Current BOM is as follows:
- Printed Items
1.1 (10) 90 deg Threaded Rod Connectors
1.2 (2) Eyehole Threaded Rod Connectors
1.3 (1) AOI Arm
1.4 (1) Right AOI ARM
1.5 (1) "ThreadRod_Connect_90deg_0_25in-20-SmoothRodModFront-v2.stl"
1.6 (2) "Spacer_Plates"
1.7 (1) "Optics_Mounts_Photocell"
1.8 (2) "Polarizer_Mounts_Laser_v2", (http://www.thingiverse.com/thing:98556)
1.9 (2) Rotatable Polarizer Mount Assemblies (http://www.thingiverse.com/thing:98556).
- Non-Printed Items
2.1 (1) Protractor
2.2 (13?) 1/4-20 Threaded Rods
2.3 (25) 1/4-20 Hex Nuts
2.4 (10) M3-0.5x16MM Socket Cap Screws
2.5 (8) M3-0.5 Nuts
2.6 (1) Laser Module (http://www.scientificsonline.com/diy-red-laser-pointer.html)
2.7 (2) Polarizing Filters (http://www.sciplus.com/p/POLARIZING-FILTER-IN-REMOVABLE-MOUNT_48927)
2.8 (1) CdS PhotoCell (Radio Shack?)
2.9 (1) Multimeter that measures resistance
2.10 (1) Circular Polarizing Filter (http://www.amazon.com/Tiffen-46CP-46mm-Circular-Polarizer/dp/B00004ZC8Y/ref=sr_1_31?s=electronics&ie=UTF8&qid=1371667297&sr=1-31&keywords=circular+polarizing+filter). This should fill the role of a quarter wave plate compensator
There will also be various tools and craft implements you will need to use.
- Notes on data analysis
5.1.1 A User's Guide to Ellipsometry by Harland G. Tompkins (available on Amazon).
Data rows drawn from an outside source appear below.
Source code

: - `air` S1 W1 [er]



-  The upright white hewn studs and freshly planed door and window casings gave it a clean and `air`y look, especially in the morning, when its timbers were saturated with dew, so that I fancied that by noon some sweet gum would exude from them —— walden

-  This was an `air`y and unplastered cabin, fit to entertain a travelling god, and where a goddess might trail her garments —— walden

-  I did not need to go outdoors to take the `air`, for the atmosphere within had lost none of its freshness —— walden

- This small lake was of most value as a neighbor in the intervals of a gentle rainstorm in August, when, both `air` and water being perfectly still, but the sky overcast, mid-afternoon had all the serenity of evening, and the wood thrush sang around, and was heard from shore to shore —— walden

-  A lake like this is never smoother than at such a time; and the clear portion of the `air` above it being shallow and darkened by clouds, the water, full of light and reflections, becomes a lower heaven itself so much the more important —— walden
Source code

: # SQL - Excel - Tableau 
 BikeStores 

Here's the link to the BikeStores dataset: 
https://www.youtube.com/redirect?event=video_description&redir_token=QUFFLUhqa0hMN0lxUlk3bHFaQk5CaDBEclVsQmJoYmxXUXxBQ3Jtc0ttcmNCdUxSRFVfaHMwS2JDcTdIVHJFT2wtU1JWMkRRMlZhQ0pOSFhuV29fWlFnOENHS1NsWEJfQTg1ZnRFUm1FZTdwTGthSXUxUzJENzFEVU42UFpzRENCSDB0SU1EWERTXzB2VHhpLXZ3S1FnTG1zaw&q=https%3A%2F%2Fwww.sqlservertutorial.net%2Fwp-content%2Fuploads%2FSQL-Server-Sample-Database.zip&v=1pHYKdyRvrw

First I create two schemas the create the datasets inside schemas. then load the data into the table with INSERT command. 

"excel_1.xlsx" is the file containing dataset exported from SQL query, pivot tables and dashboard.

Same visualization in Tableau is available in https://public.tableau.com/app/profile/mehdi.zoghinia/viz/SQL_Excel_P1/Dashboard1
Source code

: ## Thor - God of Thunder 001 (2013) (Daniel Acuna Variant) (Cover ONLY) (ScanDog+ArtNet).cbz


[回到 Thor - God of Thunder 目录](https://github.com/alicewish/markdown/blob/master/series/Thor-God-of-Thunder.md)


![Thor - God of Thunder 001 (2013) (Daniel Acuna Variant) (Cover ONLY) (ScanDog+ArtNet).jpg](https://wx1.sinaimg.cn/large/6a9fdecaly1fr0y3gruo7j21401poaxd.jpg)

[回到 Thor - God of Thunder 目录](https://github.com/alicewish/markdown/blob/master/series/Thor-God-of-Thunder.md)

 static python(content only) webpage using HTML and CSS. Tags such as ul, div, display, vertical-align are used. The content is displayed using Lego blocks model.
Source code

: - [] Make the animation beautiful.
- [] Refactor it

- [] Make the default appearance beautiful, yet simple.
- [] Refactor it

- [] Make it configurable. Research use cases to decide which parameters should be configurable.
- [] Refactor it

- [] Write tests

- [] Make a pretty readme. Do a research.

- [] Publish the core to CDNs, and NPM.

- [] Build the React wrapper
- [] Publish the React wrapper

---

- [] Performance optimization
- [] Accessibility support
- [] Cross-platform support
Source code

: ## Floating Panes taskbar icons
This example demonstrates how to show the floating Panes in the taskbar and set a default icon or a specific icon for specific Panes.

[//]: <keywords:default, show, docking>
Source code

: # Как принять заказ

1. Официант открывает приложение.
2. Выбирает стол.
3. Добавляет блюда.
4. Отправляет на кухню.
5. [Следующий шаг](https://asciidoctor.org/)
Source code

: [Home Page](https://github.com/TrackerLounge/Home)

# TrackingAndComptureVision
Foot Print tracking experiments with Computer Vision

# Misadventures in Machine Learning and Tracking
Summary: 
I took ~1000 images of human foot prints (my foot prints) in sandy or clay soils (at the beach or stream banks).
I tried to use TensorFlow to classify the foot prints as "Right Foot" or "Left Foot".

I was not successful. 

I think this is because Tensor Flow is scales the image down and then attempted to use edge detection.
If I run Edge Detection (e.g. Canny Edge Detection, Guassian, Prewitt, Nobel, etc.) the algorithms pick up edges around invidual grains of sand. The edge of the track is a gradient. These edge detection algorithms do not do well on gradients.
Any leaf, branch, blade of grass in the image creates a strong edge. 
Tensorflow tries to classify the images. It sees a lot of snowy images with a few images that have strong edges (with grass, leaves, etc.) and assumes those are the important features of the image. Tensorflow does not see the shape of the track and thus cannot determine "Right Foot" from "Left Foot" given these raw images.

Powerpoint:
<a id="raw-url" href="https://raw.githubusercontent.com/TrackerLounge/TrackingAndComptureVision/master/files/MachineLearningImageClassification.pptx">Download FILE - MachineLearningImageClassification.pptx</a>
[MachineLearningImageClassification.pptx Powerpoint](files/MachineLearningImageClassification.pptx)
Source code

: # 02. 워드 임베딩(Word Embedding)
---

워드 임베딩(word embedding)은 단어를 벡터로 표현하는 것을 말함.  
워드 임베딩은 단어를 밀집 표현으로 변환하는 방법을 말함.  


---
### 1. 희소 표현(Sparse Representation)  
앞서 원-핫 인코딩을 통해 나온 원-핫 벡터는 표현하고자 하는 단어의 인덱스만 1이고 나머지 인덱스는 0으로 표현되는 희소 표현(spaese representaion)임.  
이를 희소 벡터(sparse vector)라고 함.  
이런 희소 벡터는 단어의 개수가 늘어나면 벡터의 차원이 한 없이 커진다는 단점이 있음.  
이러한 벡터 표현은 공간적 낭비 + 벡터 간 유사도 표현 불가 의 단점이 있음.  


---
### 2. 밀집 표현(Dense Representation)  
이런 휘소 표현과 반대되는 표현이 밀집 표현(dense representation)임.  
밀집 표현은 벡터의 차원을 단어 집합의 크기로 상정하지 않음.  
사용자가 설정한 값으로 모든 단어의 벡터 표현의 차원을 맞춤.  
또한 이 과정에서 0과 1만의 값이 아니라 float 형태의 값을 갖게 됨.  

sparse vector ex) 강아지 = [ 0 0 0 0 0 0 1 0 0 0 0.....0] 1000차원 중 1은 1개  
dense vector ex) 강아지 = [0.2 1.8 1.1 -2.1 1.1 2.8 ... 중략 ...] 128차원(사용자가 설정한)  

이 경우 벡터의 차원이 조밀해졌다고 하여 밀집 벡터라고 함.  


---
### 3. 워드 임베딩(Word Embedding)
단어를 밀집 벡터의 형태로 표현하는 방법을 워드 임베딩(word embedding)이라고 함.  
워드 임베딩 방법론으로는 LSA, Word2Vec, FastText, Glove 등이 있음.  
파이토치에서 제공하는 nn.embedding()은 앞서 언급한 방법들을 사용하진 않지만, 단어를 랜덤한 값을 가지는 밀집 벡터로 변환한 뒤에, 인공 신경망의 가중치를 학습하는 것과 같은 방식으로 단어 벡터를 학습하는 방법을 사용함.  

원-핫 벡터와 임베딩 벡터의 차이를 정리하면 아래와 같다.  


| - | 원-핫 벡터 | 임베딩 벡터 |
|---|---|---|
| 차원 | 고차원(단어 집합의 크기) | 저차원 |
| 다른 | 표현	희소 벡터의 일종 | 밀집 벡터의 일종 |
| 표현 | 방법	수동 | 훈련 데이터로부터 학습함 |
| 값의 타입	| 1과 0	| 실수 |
5.1.2 The Measurement, Instrumentation and Sensors Handbook (Electrical Engineering Handbook-CRC), 2 volume set by John G. Webster (Dec 29, 1998)-available on Amazon
* Update 06/20/13 **
Added an extra optic mount on left and right Angle Of Incidence arms to allow for mounting a circular polarizer on either side (depending on the desired configuration). This is to allow for a null ellipsometer configuration.
* Update 06/28/13 **
2nd mechanical mock-up (had to reverse the order of the stack and place the sample behind the main axis), and first light-up test to make sure the laser module works. I decided to switch back to a Stokes polarimeter configuration (Polarizer-Sample-Analyzer). This will require only 4 intensity measurements (0, 90, and +/-45 degrees analyzer rotation only) to solve for Psi/Del.
* Update 07/03/13 **
-Reworked the mechanical stack to hopefully minimize parallax error in measuring AOI. A picture of this mock-up was uploaded. I should probably add more supports to make frame more rigid.
-Completed 1st draft of polarizer calibration procedure. Uploaded pdf print of this.
-Completed 1st draft data sheet for collecting relative intensity measurements that will produce Psi/Del data. Started work on theoretical filmstack sheet (starting with bare substrate) to convert known dispersion to a theoretical Psi/Del trajectory (versus variation in AOI) which measured results can be regressed to.
* Update 07/12/13 **
Took some time out from hardware development to work on some theory. Attached is an updated data spreadsheet that also contains a single-layer Psi/Del model that will allow the user to manually regress their measured results (to minimize the various error measures shown in the sheet) to determine the film optical properties. The data sheet shows SiO2 with no film since I plan next to perform the polarizer calibrations on a glass slide with a black backing (to prevent backside reflections).
Started work again after a significant hiatus (sorry, I have been a little busy). As you can see from the latest picture, the appartus has undegone some evolution that I still need to document. Started Polarizer, "A", calibration. Still need to do Polarizer "B" before I can start 1st real data collection for analysis.
Posted my first test data using a (not clean) microscope coverslip. The data curves appeared similar for +45 degree polarizer position (less so for -45 degrees polarizer position). From this 1st data set, there appears to be significant sources of error and need to better test repeatability (manual data collection is time comsuming). Posted a screen shot of the data compared to model with y-axis shifting (add or subtract) to Psi and Del values to minimize error to model and x-axis shifting to compensate for AOI measurement errors.